I troll russi hanno sfruttato le pieghe del sistema di pubblicità mirata del social network. Oppure hanno approfittato di celebrità inconsapevoli per amplificare la loro propaganda
L’inchiesta sul cosiddetto “Russiagate” continua a destabilizzare lo staff del presidente americano Donald Trump. Le presunte interferenze del governo russo sulla campagna presidenziale dei due contendenti alla Casa Bianca alle ultime elezioni negli Stati Uniti stanno diventando un serio problema, che sta coinvolgendo anche i colossi del web americano: Facebook su tutti.
Il caso Facebook
La stessa azienda fondata da Mark Zuckerberg ha ammesso, in una dichiarazione scritta depositata presso la Commissione Giustiza del Senato che sta indagando sul Russiagate, che i contenuti sponsorizzati da Mosca potrebbero essere stati visti da 126 milioni di americani. Circa un elettore su due, insomma, potrebbe essere stato condizionato nella sua scelta dalla propaganda russa. Ma come è stato possibile? Come sono riusciti a sfruttare in questo modo i social network, senza che nessuno se ne rendesse conto?
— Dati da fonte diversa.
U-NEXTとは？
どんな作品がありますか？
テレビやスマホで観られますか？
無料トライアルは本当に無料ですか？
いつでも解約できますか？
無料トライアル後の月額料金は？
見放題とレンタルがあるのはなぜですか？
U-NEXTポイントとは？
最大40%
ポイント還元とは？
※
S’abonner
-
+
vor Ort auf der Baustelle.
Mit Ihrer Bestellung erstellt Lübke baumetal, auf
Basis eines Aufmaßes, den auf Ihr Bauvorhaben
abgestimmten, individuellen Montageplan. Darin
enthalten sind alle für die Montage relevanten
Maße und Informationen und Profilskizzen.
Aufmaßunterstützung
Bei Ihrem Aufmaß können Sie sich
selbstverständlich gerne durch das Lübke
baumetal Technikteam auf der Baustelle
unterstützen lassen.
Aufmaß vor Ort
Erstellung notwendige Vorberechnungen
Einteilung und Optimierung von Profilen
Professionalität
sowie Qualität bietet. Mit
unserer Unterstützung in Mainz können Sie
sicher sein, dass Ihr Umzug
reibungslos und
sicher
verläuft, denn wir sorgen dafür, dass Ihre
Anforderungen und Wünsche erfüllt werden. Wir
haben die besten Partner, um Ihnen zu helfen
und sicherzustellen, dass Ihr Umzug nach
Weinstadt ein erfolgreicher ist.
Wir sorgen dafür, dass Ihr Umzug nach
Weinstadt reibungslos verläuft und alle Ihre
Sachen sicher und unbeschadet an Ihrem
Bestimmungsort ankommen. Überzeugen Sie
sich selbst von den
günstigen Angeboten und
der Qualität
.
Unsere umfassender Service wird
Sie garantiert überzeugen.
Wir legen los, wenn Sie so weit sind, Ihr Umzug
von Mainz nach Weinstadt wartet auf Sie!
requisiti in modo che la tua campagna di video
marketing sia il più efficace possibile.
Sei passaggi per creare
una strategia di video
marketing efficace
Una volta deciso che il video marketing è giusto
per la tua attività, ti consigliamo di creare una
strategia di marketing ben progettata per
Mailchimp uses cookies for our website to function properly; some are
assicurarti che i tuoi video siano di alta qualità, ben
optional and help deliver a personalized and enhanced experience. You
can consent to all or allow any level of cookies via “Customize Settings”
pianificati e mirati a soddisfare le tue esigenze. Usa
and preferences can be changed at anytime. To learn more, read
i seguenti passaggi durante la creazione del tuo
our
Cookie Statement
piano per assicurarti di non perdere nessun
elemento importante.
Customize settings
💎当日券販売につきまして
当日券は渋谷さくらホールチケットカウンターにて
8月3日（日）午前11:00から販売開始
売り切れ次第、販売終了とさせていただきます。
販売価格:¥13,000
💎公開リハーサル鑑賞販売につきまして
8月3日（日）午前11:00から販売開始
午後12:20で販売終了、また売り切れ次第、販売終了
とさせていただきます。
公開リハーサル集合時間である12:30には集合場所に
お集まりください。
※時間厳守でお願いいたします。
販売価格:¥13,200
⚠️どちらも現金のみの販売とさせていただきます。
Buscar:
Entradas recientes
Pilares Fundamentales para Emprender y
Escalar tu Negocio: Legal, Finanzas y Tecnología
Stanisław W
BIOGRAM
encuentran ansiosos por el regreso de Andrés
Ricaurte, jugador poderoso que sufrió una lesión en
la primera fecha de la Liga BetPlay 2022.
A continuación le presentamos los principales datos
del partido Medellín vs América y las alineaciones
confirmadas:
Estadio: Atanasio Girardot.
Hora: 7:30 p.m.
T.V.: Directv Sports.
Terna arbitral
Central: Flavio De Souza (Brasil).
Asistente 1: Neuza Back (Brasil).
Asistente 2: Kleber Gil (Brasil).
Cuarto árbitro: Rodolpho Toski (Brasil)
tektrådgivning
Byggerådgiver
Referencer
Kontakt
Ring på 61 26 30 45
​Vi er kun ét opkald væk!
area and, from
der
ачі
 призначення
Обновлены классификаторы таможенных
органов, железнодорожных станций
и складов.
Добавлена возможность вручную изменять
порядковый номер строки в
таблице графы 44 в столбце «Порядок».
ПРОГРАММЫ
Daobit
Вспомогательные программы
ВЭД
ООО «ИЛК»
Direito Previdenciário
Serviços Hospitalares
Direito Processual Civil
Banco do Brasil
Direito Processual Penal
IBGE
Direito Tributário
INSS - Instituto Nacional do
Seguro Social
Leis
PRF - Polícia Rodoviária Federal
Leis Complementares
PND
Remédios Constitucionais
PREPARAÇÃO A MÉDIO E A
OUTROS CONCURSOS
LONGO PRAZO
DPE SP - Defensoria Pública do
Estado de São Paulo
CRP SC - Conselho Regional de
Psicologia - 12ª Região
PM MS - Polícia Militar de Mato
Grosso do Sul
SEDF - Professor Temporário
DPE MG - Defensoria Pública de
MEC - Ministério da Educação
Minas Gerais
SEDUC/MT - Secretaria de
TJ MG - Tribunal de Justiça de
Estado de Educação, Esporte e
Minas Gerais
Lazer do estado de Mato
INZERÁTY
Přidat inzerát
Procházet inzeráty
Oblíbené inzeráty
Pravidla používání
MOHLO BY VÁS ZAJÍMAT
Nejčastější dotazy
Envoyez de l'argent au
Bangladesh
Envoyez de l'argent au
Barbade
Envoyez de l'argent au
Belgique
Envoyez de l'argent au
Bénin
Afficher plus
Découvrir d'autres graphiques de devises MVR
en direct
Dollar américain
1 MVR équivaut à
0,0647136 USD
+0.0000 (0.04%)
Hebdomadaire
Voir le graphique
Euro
La rivelazione solleva parecchie questioni sulla responsabilità delle piattaforme come Facebook e Twitter. L’aspetto più inquietante della vicenda è che per i russi è stato relativamente facile. E’ ormai noto che Facebook conosce i nostri gusti, sa chi siamo, sa cosa abbiamo cercato online e a quali contenuti abbiamo dato il nostro “like”. E’ proprio su questo sistema che si sono inseriti i troll russi, andando a puntare quelle fasce di utenti che avevano messo il “like” alle pagine ufficiali di Donald Trump e Hillary Clinton, ma anche di Martin Luther King e di altri esponenti politici. Così facendo hanno potuto indirizzare i propri contenuti, decidendo in maniera mirata il target di chi doveva ricevere il messaggio.
Non c’è modo di sapere con esattezza quali sono stati gli utenti che hanno visto i post “incriminati”. Il legale di Facebook, Colin Stretch, ha detto di aver notificato a tutti gli iscritti al social network questa pratica, ma di non poterlo fare individualmente con specifiche persone.
I contenuti che gli americani hanno letto non sono stati dunque solo quelli promossi da politici americani legittimati a farlo o da agenzie pubblicitarie: i post erano scritti a Mosca. Il problema è che il sistema di post pubblicitari di Facebook è automatizzato, non ci sono persone fisiche che ne analizzano la provenienza. Spesso i troll russi si sono nascosti dietro nomi che potevano sembrare più che legittimi, come “Donald Trump America”. Non hanno dovuto neanche spendere molti soldi per essere efficaci: se i target sono mirati, come sappiamo essere le categorie di utenti selezionate da Facebook (sesso, età, provenienza, ma anche su interessi più specifici) il messaggio è capace di diffondersi in maniera estremamente rapida.
Lo scudo delle celebrità
La cosa più sorprendente di tutte è che i russi hanno sfruttato persino le celebrità per amplificare la portata dei propri contenuti. Per fare un esempio, nell’aprile dello scorso anno la rapper Nicki Minaj ha condiviso un messaggio, relativo ad una sparatoria avvenuta negli Stati Uniti, dall’account @Ten_GOP. Un nome che richiamava il partito repubblicano del Tennessee, che si è invece scoperto essere un troll russo intenzionato ad infiammare le proteste.
Il post di Minaj è stato condiviso 24.600 volte, raggiungendo così centinaia di migliaia di americani. Chiunque potrebbe aver condiviso contenuti creati ad hoc per influenzare la campagna. Il numero impressionante di 126 milioni di americani raggiunti da questi contenuti appare allora fin troppo realistico.
Si pone quindi un doppio problema, politico e tecnologico, che coinvolge tanto i governi quanto le grandi aziende tecnologiche della Silicon Valley. I due mondi sono ormai più interconnessi di quanto crediamo e sciogliere il nodo sarà estremamente difficile.